The report said that the offer was actually an informal one, and has not been officially presented to Liberman. With that, the report said, the Likud officials who spoke with the Yisrael Beytenu party leader are “well-connected and have a good relationship with Netanyahu.” The officials at this point were feeling out the possibility of such a deal, preferring to keep it off the record in order to ensure they could deny it was ever offered if something went wrong, the report said.

It added that Netanyahu would personally ensure that all Likud ministers and institutions worked with Liberman, and that essentially he would emerge as de-facto head of the party in the event that Netanyahu needed to step down due to the legal issues he faces.

Maariv said that it was unable to get a reaction from Liberman, who on Thursday night married off his son, an observant Jew, who was married under the auspices of the Chief Rabbinate. However, the report said, it appeared “unlikely” that Liberman would go for such a deal.

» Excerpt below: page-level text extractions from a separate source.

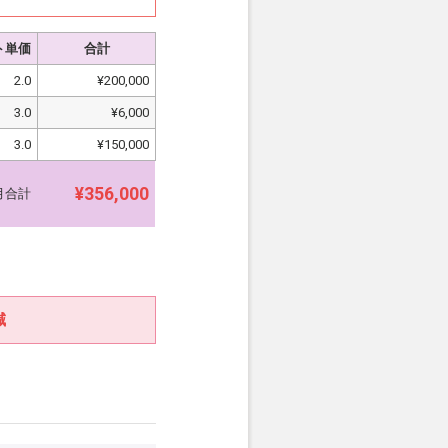
ト単価
合計
2.0
¥200,000
3.0
¥6,000
3.0
¥150,000
¥356,000
月合計
減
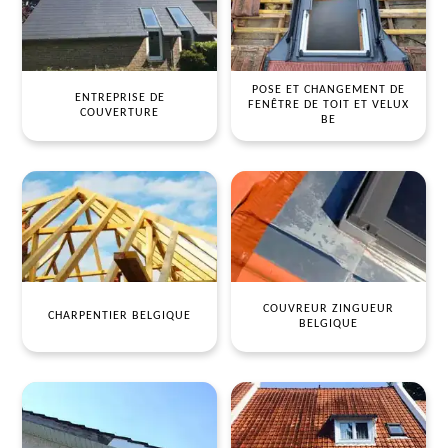
POSE ET CHANGEMENT DE
ENTREPRISE DE
FENÊTRE DE TOIT ET VELUX
COUVERTURE
BE
COUVREUR ZINGUEUR
CHARPENTIER BELGIQUE
BELGIQUE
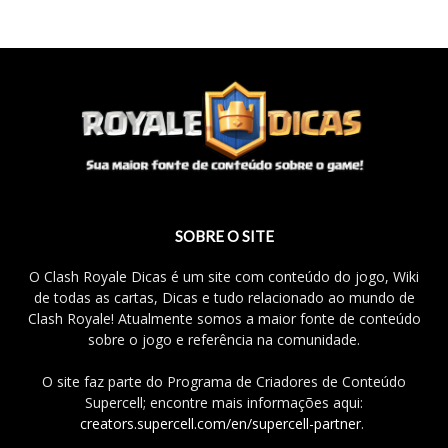
SOBRE O SITE
O Clash Royale Dicas é um site com conteúdo do jogo, Wiki
de todas as cartas, Dicas e tudo relacionado ao mundo de
Clash Royale! Atualmente somos a maior fonte de conteúdo
sobre o jogo e referência na comunidade.
O site faz parte do Programa de Criadores de Conteúdo
Supercell; encontre mais informações aqui:
creators.supercell.com/en/supercell-partner
.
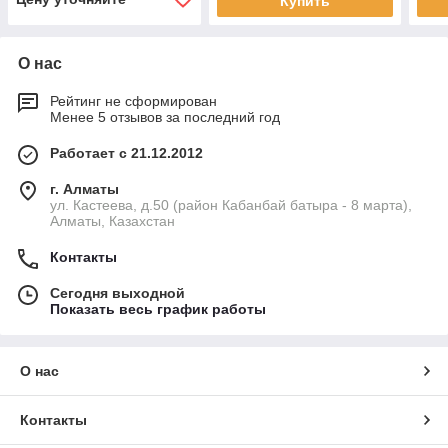
Купить
О нас
Рейтинг не сформирован
Менее 5 отзывов за последний год
Работает с 21.12.2012
г. Алматы
ул. Кастеева, д.50 (район Кабанбай батыра - 8 марта),
Алматы, Казахстан
Контакты
Сегодня выходной
Показать весь график работы
О нас
Контакты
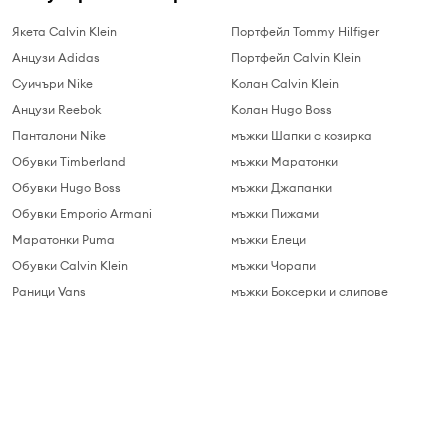
Якета Calvin Klein
Портфейл Tommy Hilfiger
Анцузи Adidas
Портфейл Calvin Klein
Суичъри Nike
Колан Calvin Klein
Анцузи Reebok
Колан Hugo Boss
Панталони Nike
мъжки Шапки с козирка
Обувки Timberland
мъжки Маратонки
Обувки Hugo Boss
мъжки Джапанки
Обувки Emporio Armani
мъжки Пижами
Маратонки Puma
мъжки Елеци
Обувки Calvin Klein
мъжки Чорапи
Раници Vans
мъжки Боксерки и слипове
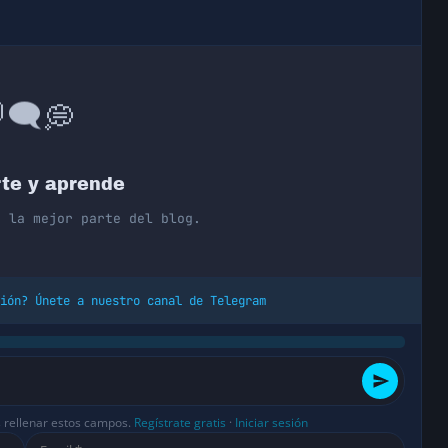
💭
🗨️

te y aprende
n la mejor parte del blog.
ión? Únete a nuestro canal de Telegram
s rellenar estos campos.
Regístrate gratis
·
Iniciar sesión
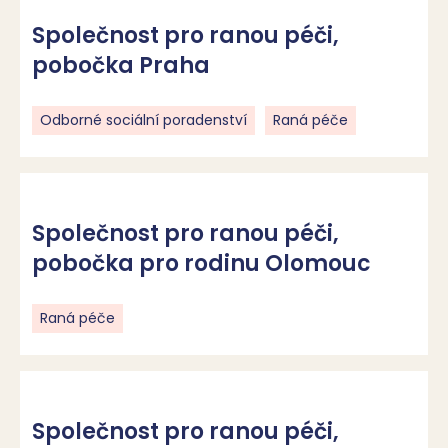
Společnost pro ranou péči,
pobočka Praha
Odborné sociální poradenství
Raná péče
Společnost pro ranou péči,
pobočka pro rodinu Olomouc
Raná péče
Společnost pro ranou péči,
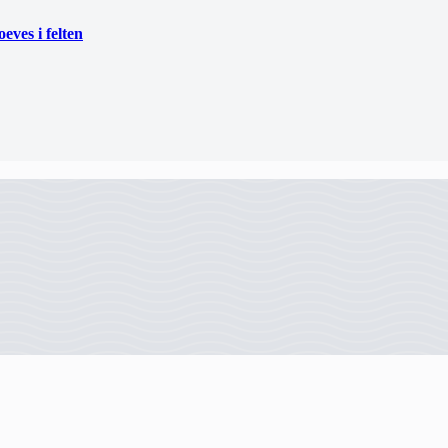
eves i felten
ånd i hånd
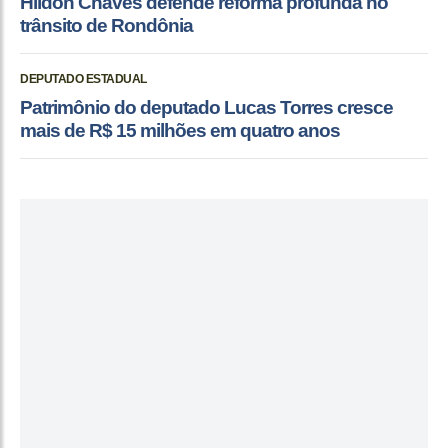
Hildon Chaves defende reforma profunda no
trânsito de Rondônia
DEPUTADO ESTADUAL
Patrimônio do deputado Lucas Torres cresce
mais de R$ 15 milhões em quatro anos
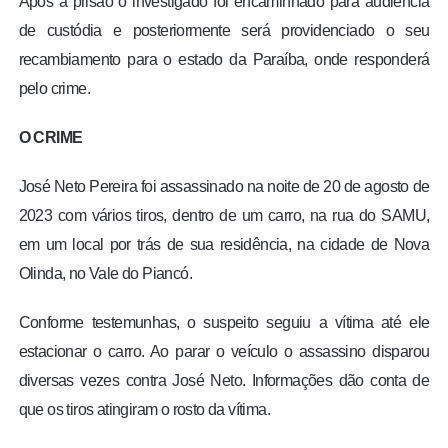
Após a prisão o investigado foi encaminhado para audiência
de custódia e posteriormente será providenciado o seu
recambiamento para o estado da Paraíba, onde responderá
pelo crime.
O CRIME
José Neto Pereira foi assassinado na noite de 20 de agosto de
2023 com vários tiros, dentro de um carro, na rua do SAMU,
em um local por trás de sua residência, na cidade de Nova
Olinda, no Vale do Piancó.
Conforme testemunhas, o suspeito seguiu a vítima até ele
estacionar o carro. Ao parar o veículo o assassino disparou
diversas vezes contra José Neto. Informações dão conta de
que os tiros atingiram o rosto da vítima.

In a radio interview Thursday, Avigdor Liberman seemed to soften his stance on demanding a unity government without the chareidi parties, expressing interest in speaking with Netanyahu about joining a coalition he would lead. “We are ready to talk on condition that the Likud ask to speak with us directly and openly, not behind the scenes, as has been the case until now.” Liberman, too, is interested in speaking only with the Likud, and not its other potential coalition partners, he told the Reka news network in a Russian-language interview.

Liberman also stressed that he was not working with Blue and White’s Yair Lapid to force a secular unity government. “That is fake news from the Likud. I have spoken to Lapid maybe three times since the beginning of 2019,” he added.